This is an archived snapshot of W3C's public bugzilla bug tracker, decommissioned in April 2019. Please see the home page for more details.

Bug 13098 - Clarify whether <wbr> has the same effect as the zero-width space character
Summary: Clarify whether <wbr> has the same effect as the zero-width space character
Status: RESOLVED NEEDSINFO
Alias: None
Product: HTML WG
Classification: Unclassified
Component: LC1 HTML5 spec (show other bugs)
Version: unspecified
Hardware: All All
: P4 enhancement
Target Milestone: ---
Assignee: Ian 'Hixie' Hickson
QA Contact: HTML WG Bugzilla archive list
URL: http://dev.w3.org/html5/spec/text-lev...
Whiteboard:
Keywords:
Depends on: 9097
Blocks: 13120
  Show dependency treegraph
 
Reported: 2011-06-30 15:33 UTC by Leif Halvard Silli
Modified: 2011-08-04 05:15 UTC (History)
6 users (show)

See Also:


Attachments

Description Leif Halvard Silli 2011-06-30 15:33:19 UTC
PROBLEM: 

<WBR> and SOFT HYPHEN are equivalent, but HTML5 fails to point this out.

JOBS:
(1) Can you sum up the bug report about <wbr> in two sentences?
(2) Could you extend the bug report about <wbr>, picking up right after the last sentence of its description?

ENTRIES SUPPLIED:
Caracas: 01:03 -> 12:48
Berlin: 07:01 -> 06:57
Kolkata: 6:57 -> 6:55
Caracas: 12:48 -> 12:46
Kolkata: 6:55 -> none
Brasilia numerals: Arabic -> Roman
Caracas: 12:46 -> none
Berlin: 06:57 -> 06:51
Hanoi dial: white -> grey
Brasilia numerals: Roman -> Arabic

* * *

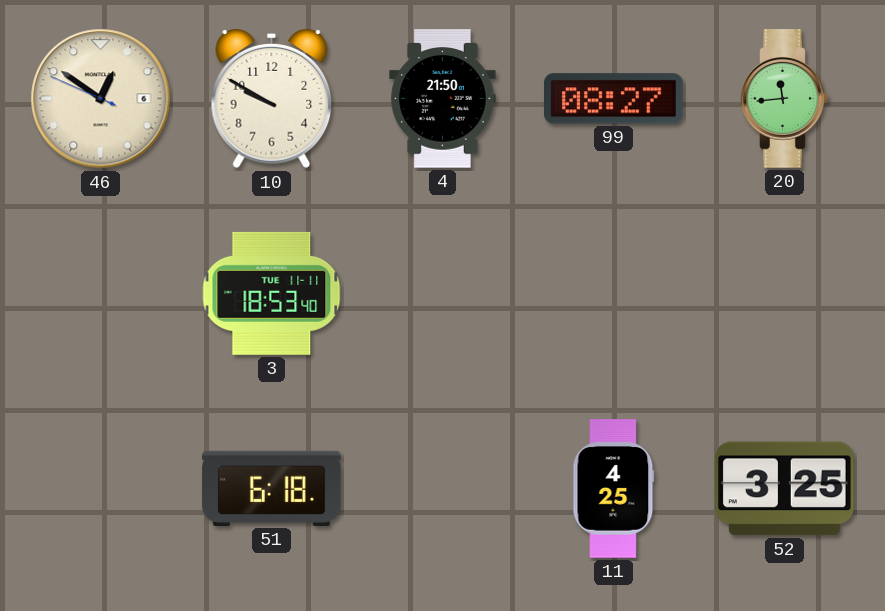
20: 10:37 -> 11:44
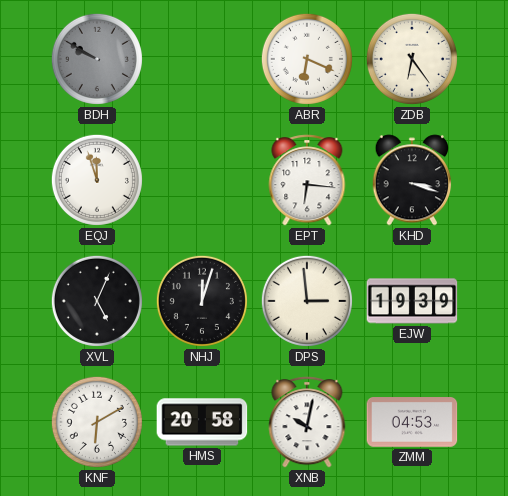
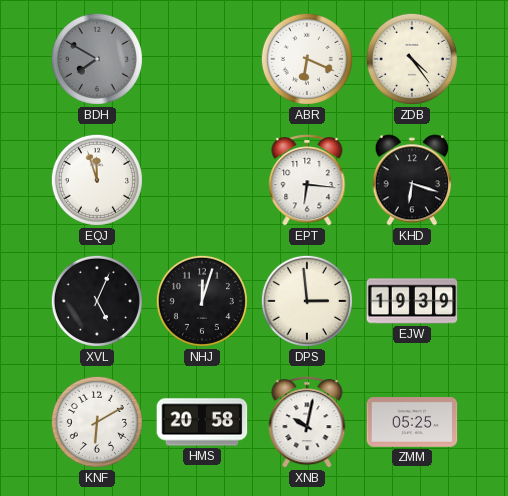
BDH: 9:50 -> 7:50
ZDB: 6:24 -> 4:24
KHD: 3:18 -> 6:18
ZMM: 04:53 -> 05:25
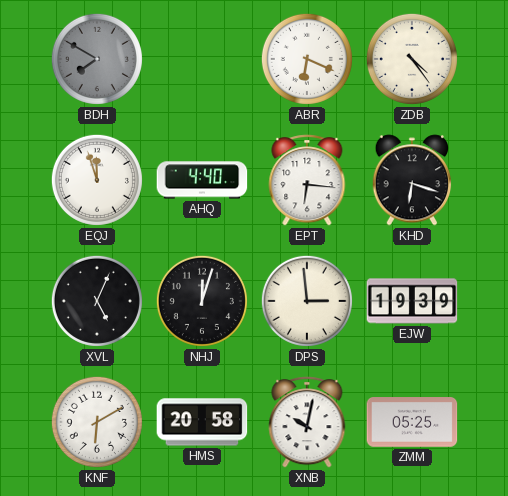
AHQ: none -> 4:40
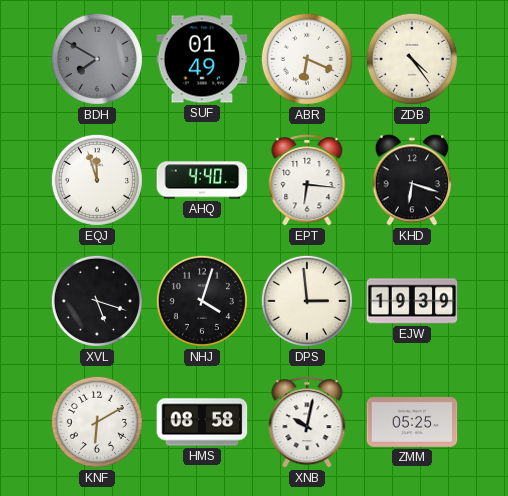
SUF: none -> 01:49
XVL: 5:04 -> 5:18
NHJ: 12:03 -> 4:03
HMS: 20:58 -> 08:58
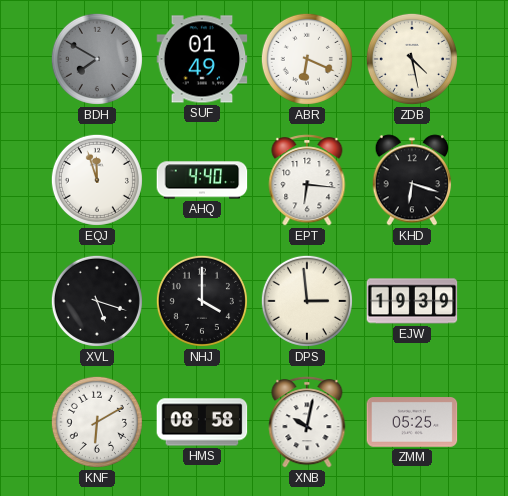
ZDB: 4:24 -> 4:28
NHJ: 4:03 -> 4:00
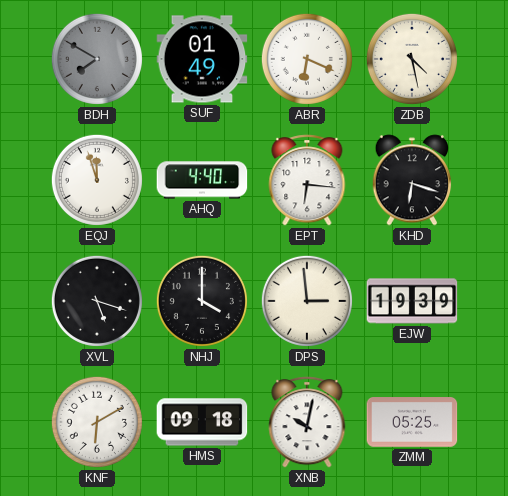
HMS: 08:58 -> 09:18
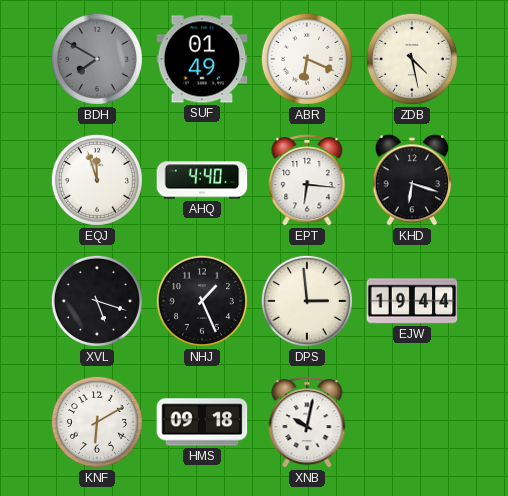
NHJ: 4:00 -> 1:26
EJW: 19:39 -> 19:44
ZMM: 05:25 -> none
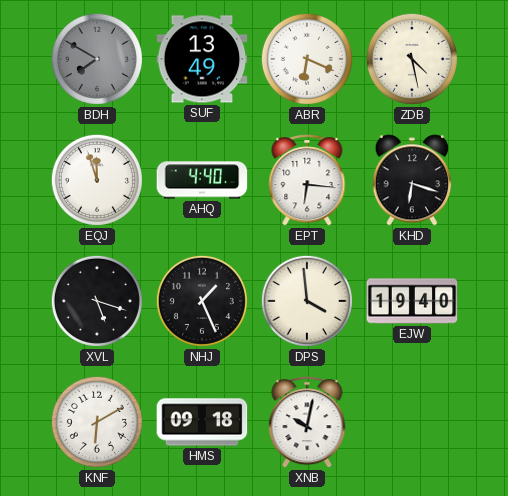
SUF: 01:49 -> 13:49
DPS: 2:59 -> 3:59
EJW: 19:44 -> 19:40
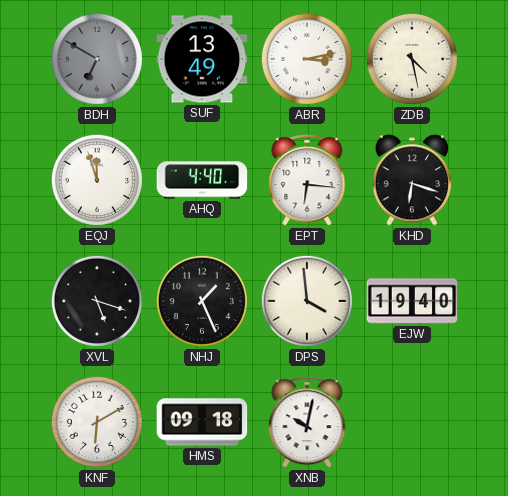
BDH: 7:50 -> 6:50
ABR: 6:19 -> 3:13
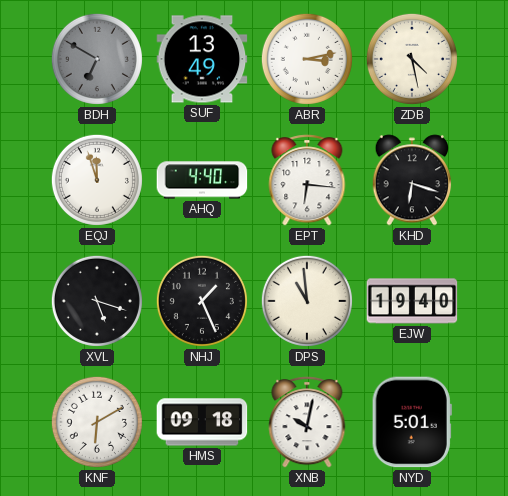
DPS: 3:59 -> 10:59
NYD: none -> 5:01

FINAL ANSWERS:
(1) Bug 13098 in the W3C bug tracker, filed by Leif Halvard Silli on 2011-06-30 against the HTML5 spec, asks for clarification of whether <wbr> has the same effect as the zero-width space character. Its description states that <WBR> and SOFT HYPHEN are equivalent but that HTML5 fails to point this out, and the bug, assigned to Ian 'Hixie' Hickson, is marked RESOLVED NEEDSINFO.

(2)
THE EQUIVALENCE STATEMENT:

   (1) HTML5 defines <wbr> as  "a line break opportunity". This seems fully equivalentg to Unicode's definition of the semantics of the SOFT HYPHEN charact as a "conditional" or "discretional" hyphen.
http://unicode.org/reports/tr14/#SoftHyphen
http://www.unicode.org/charts/PDF/U0080.pdf 

   (2) It does also seem compatible with HTML4's definition: "The soft hyphen tells the user agent where a line break can occur." 
http://www.w3.org/TR/html401/struct/text#h-9.3.3

   (3) Further more, at least one Unicode expert  have already identified <wbr> as a SOFT HYPHEN:
http://www.cs.tut.fi/~jkorpela/HTML4.0/comments.html

   (4) Given the above, and becasue SOFT HYPHEN by default is invisible, representing it with the <wbr> element is very similar to representing it with &shy; or &#xad;  references: they are all simply an authoring helps to the problem that the soft hyphen might be invisible in the code.

   (5)  And unlike for example <br>, there is no white-space affecting dfference between representing SOFT HYPHEN as the element (<wbr>) or as the character (directly typed or character refrence).  Thus there is  strong link between the SOFT HYPHEN character and the <wbr> element.



THEREFORE:

Please clarify that the <wbr> element represents (or is synonymous wiht) the SOFT HYPHEN, and explicitly state that authors may use a character references instead of <wbr> if the author is only after a visual representation in the code.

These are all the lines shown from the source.